Abstract
Patients with acute kidney injury (AKI) have an increased risk of cardiovascular disease. The underlying mechanism of AKI-induced heart injury is not well-understood. Hydrogen sulfide (H2S), at physiological concentrations, has been implicated in cardiovascular protection through redox balance and vessel relaxation. Cystathionine gamma-lyase (CSE) plays an essential role in H2S production in the heart. The present study investigated the effect of AKI on H2S production and oxidative stress in the heart. AKI was induced by kidney ischemia-reperfusion in male and female Sprague-Dawley rats, which led to an increase in plasma creatinine and blood urea nitrogen levels. There was a significant increase in lipid peroxidation and a decrease in glutathione (antioxidant) levels in the plasma and heart, indicating systemic and cardiac oxidative stress.

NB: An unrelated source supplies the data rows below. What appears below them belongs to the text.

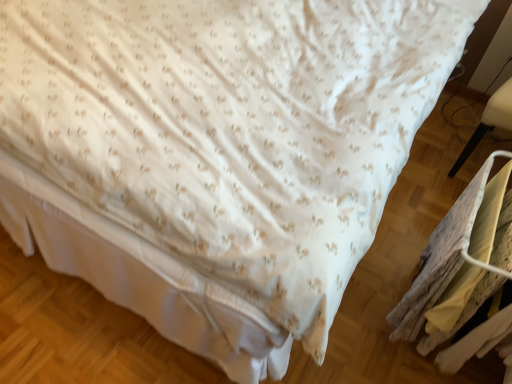
Question: Does yellow fabric laundry at lower right have a lesser width compared to white plastic chair at right?

Choices:
 (A) no
 (B) yes

Answer: (B)

Question: Is yellow fabric laundry at lower right smaller than white plastic chair at right?

Choices:
 (A) yes
 (B) no

Answer: (A)

Question: Is yellow fabric laundry at lower right located outside white plastic chair at right?

Choices:
 (A) no
 (B) yes

Answer: (B)

Question: Does yellow fabric laundry at lower right have a larger size compared to white plastic chair at right?

Choices:
 (A) yes
 (B) no

Answer: (B)

Question: From the image's perspective, is yellow fabric laundry at lower right on top of white plastic chair at right?

Choices:
 (A) no
 (B) yes

Answer: (A)

Question: Is yellow fabric laundry at lower right positioned behind white plastic chair at right?

Choices:
 (A) no
 (B) yes

Answer: (A)

Question: From the image's perspective, does white plastic chair at right appear higher than yellow fabric laundry at lower right?

Choices:
 (A) yes
 (B) no

Answer: (A)

Question: Is the depth of white plastic chair at right less than that of yellow fabric laundry at lower right?

Choices:
 (A) no
 (B) yes

Answer: (A)

Question: Does white plastic chair at right have a greater height compared to yellow fabric laundry at lower right?

Choices:
 (A) yes
 (B) no

Answer: (A)

Question: Is white plastic chair at right bigger than yellow fabric laundry at lower right?

Choices:
 (A) yes
 (B) no

Answer: (A)

Question: Does white plastic chair at right come behind yellow fabric laundry at lower right?

Choices:
 (A) no
 (B) yes

Answer: (B)

Question: From a real-world perspective, is white plastic chair at right beneath yellow fabric laundry at lower right?

Choices:
 (A) yes
 (B) no

Answer: (B)

Question: Based on their sizes in the image, would you say white plastic chair at right is bigger or smaller than yellow fabric laundry at lower right?

Choices:
 (A) big
 (B) small

Answer: (A)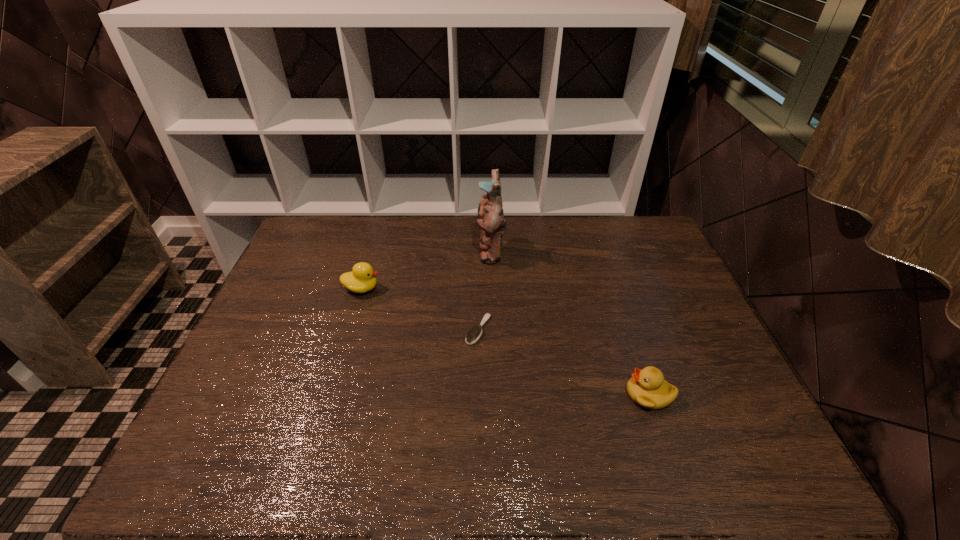
I want to click on unoccupied position between the farther duckling and the rightmost object, so click(x=506, y=341).

Identify the location of vacant area that lies between the leftmost object and the scrubbing brush. The image size is (960, 540). (420, 309).

Select which object appears as the closest to the tallest object. Please provide its 2D coordinates. Your answer should be formatted as a tuple, i.e. [(x, y)], where the tuple contains the x and y coordinates of a point satisfying the conditions above.

[(473, 335)]

This screenshot has width=960, height=540. I want to click on the second closest object to the right duckling, so click(x=490, y=218).

I want to click on blank space that satisfies the following two spatial constraints: 1. on the beak of the left duckling; 2. on the back side of the scrubbing brush, so click(349, 330).

This screenshot has width=960, height=540. Find the location of `vacant point that satisfies the following two spatial constraints: 1. on the beak of the third nearest object; 2. on the right side of the second nearest object`. vacant point that satisfies the following two spatial constraints: 1. on the beak of the third nearest object; 2. on the right side of the second nearest object is located at coordinates (349, 330).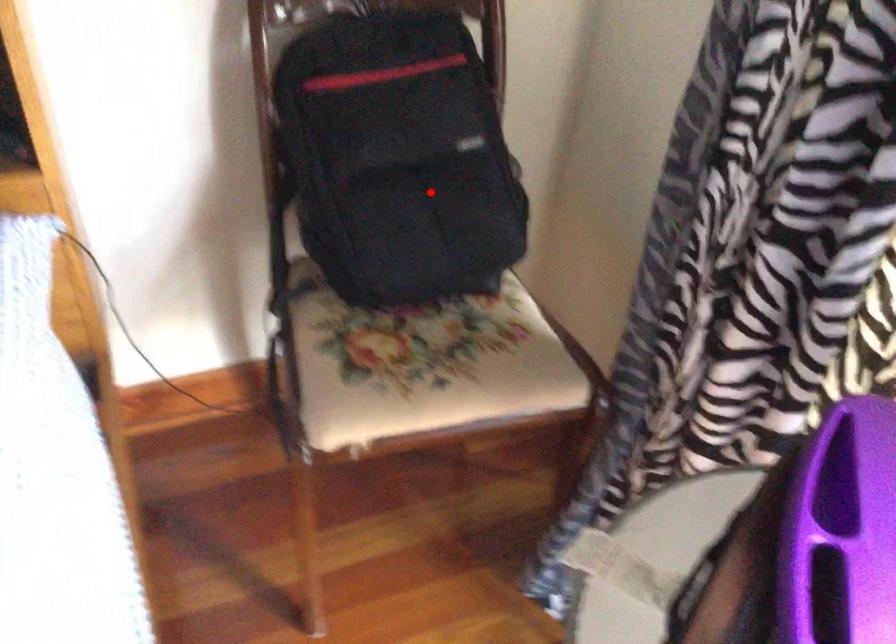
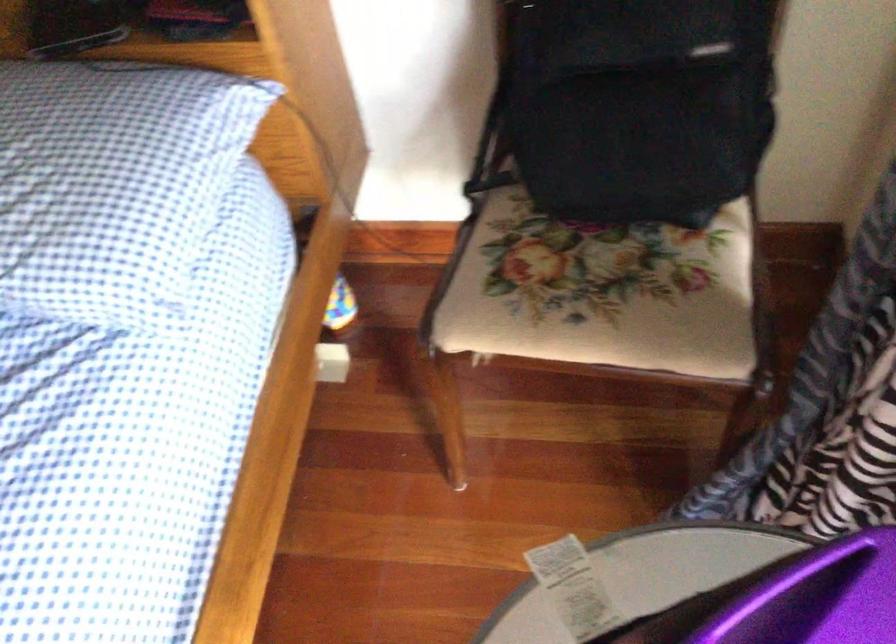
In the second image, find the point that corresponds to the highlighted location in the first image.

(639, 104)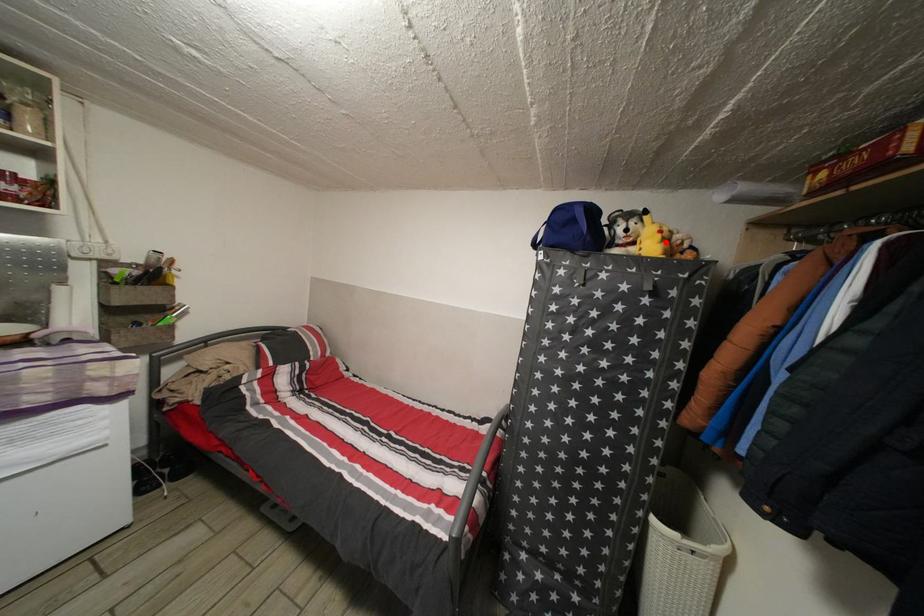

Kidney ischemia-reperfusion reduced CSE expression and H2S production in the heart. There was a decrease in antioxidant transcription factor Nrf2 level in the nucleus and an increase in inflammatory cytokine (IL-6, TNF-α) expression in the heart. These results suggest that AKI can down-regulate CSE-mediated H2S production, reduce glutathione levels and increase oxidative stress in the heart. This may contribute to an increased risk of cardiovascular disease in AKI.
Highlights
Acute kidney injury (AKI) is a common clinical condition in critical care settings, characterized by a decline in kidney function, over a short period of time
We investigated the effect of AKI on cardiac H2S production and oxidative stress in male and female rats with kidney ischemia-reperfusion injury
Kidney ischemia-reperfusion caused a significant elevation of plasma creatinine and blood urea nitrogen (BUN) levels in both male and female rats, compared to that in sham-operated rats (Figure 1a,b), indicating impaired kidney function
Summary
Acute kidney injury (AKI) is a common clinical condition in critical care settings, characterized by a decline in kidney function, over a short period of time. Cardiovascular disease represents a main cause of death in AKI patients [4,5]. Our understanding of the molecular pathways that lead to cardiovascular injury and the potential targets for cardiovascular protection in patients with kidney disease is limited. Kidney ischemia-reperfusion injury due to surgical procedures, kidney transplantation or in critically ill patients is one of the most common causes for AKI. Ischemia-reperfusion triggers a series of biochemical and molecular changes that can elicit oxidative stress, inflammation and apoptosis, leading to injuries in the kidneys as well as in the other organs [1,6]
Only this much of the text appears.